What you are asked to do: Show all lines of the listing that contain the word "none".

Data records:
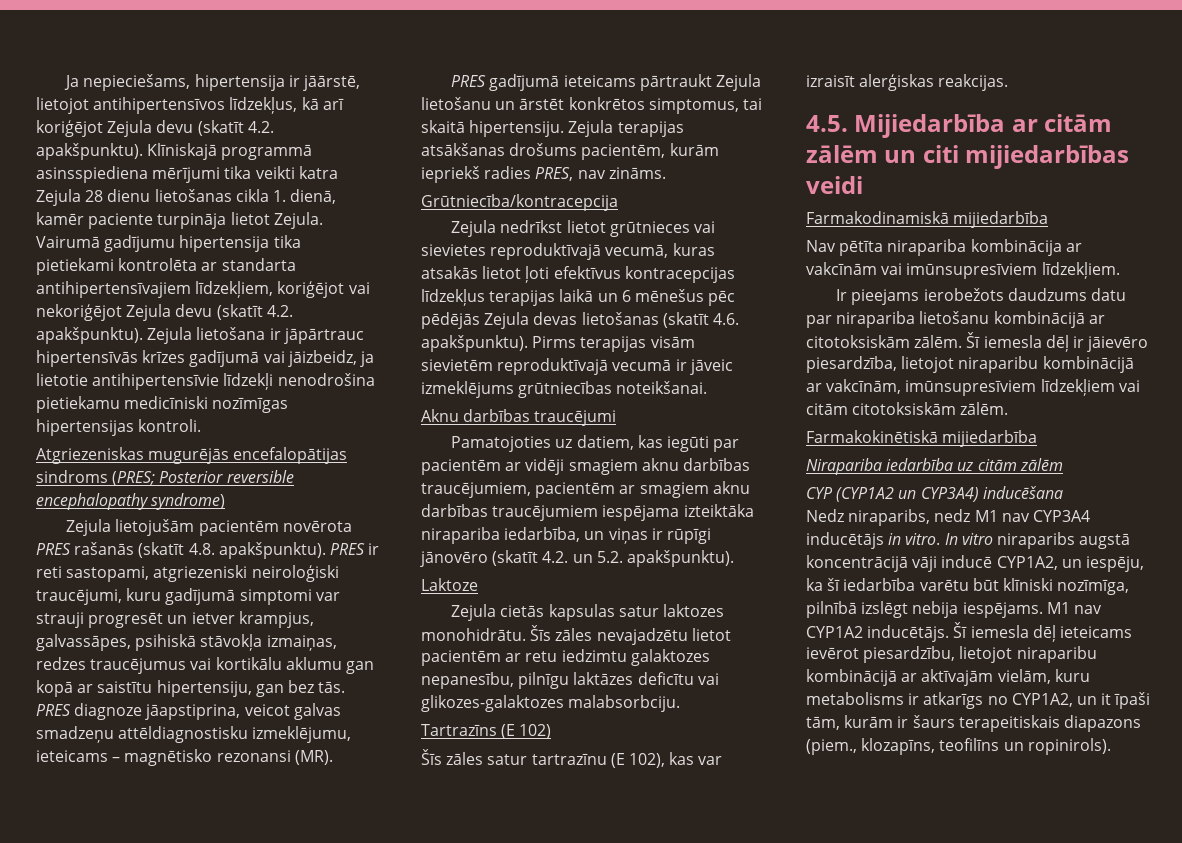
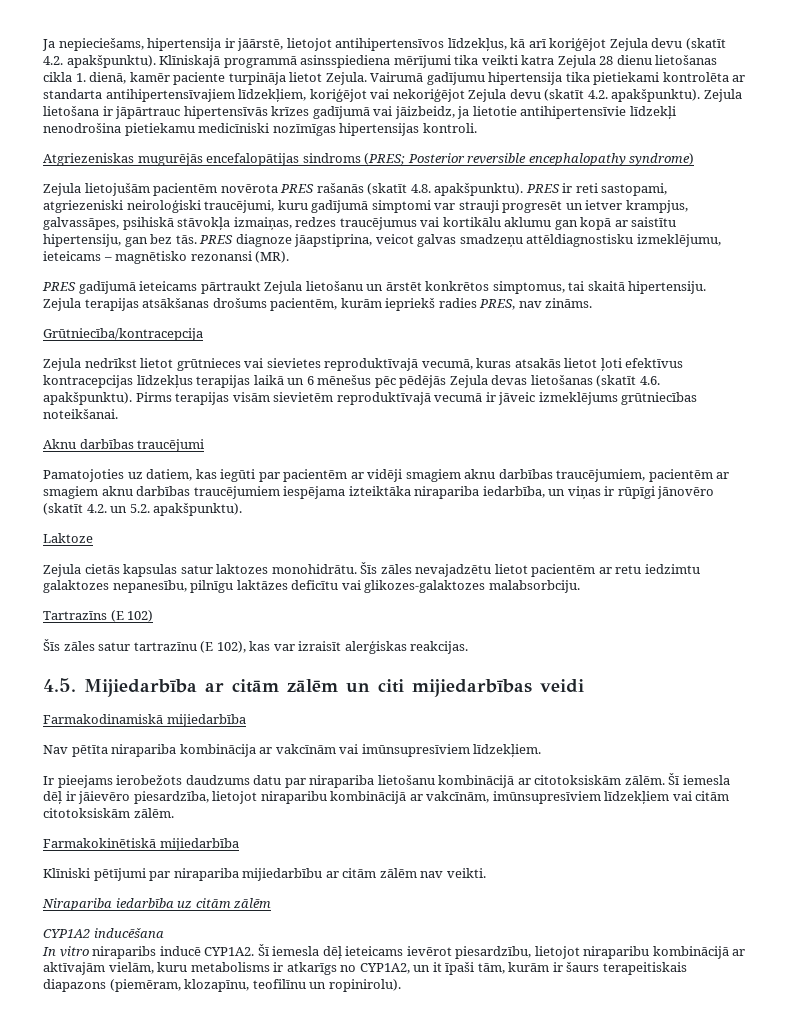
(1038, 438) none -> [43,868,486,881] // Klīniski pētījumi par nirapariba mijiedarbību ar citām zālēm nav veikti.
[806,486,1063,502] [806,509,1090,526] [806,532,1131,549] [806,555,1144,572] [806,578,1130,595] [806,601,1102,618] [806,625,950,642] CYP (CYP1A2 un CYP3A4) inducēšana // Nedz niraparibs, nedz M1 nav CYP3A4 inducētājs in vitro. In vitro niraparibs augstā koncentrācijā vāji inducē CYP1A2, un iespēju, ka šī iedarbība varētu būt klīniski nozīmīga, pilnībā izslēgt nebija iespējams. M1 nav CYP1A2 inducētājs. -> [43,928,164,938] [42,946,255,959] CYP1A2 inducēšana // In vitro niraparibs inducē CYP1A2.
[806,738,1111,755] (piem., klozapīns, teofilīns un ropinirols). -> [109,979,401,992] (piemēram, klozapīnu, teofilīnu un ropinirolu).

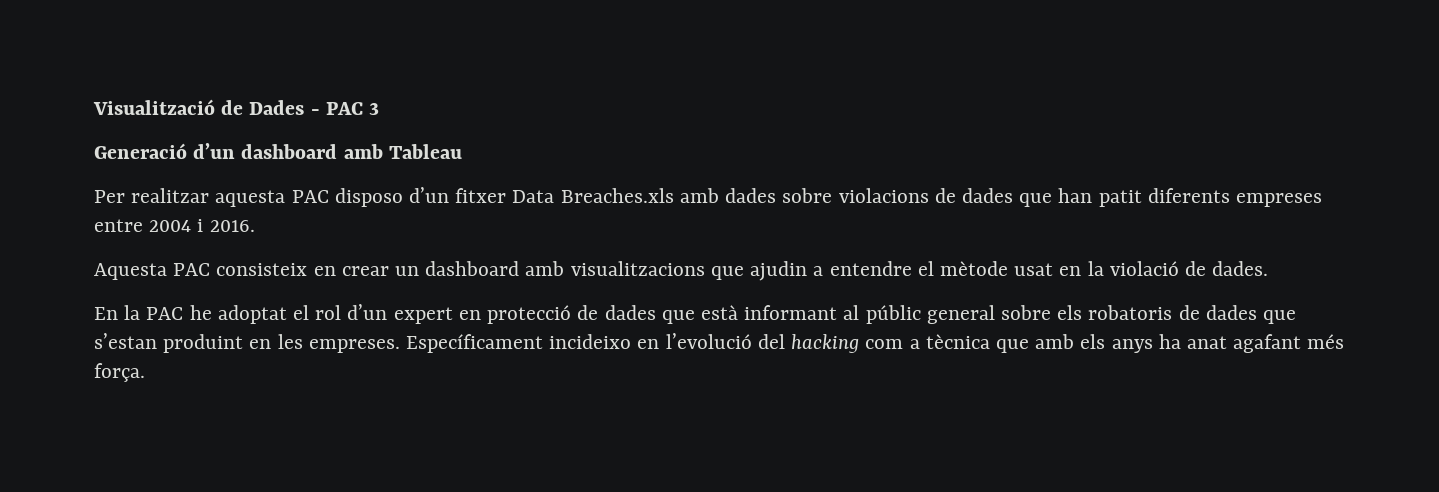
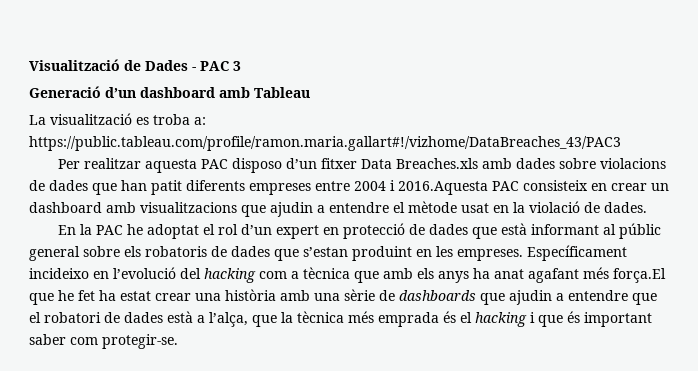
(462, 151) none -> [29,113,206,125] [29,136,621,151] // La visualització es troba a: https://public.tableau.com/profile/ramon.maria.gallart#!/vizhome/DataBreaches_43/PAC3
[209,220,255,232] [94,263,167,280] 2016. // Aquesta -> [398,181,488,195] 2016.Aquesta
[94,363,145,382] força. -> [613,268,666,283] [29,289,657,305] [29,311,652,327] [29,334,178,349] força.El que he fet ha estat crear una història amb una sèrie de dashboards que ajudin a entendre que el robatori de dades està a l’alça, que la tècnica més emprada és el hacking i que és important saber com protegir-se.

Task solution:
(1038, 438) none -> [43,868,486,881] // Klīniski pētījumi par nirapariba mijiedarbību ar citām zālēm nav veikti.
(462, 151) none -> [29,113,206,125] [29,136,621,151] // La visualització es troba a: https://public.tableau.com/profile/ramon.maria.gallart#!/vizhome/DataBreaches_43/PAC3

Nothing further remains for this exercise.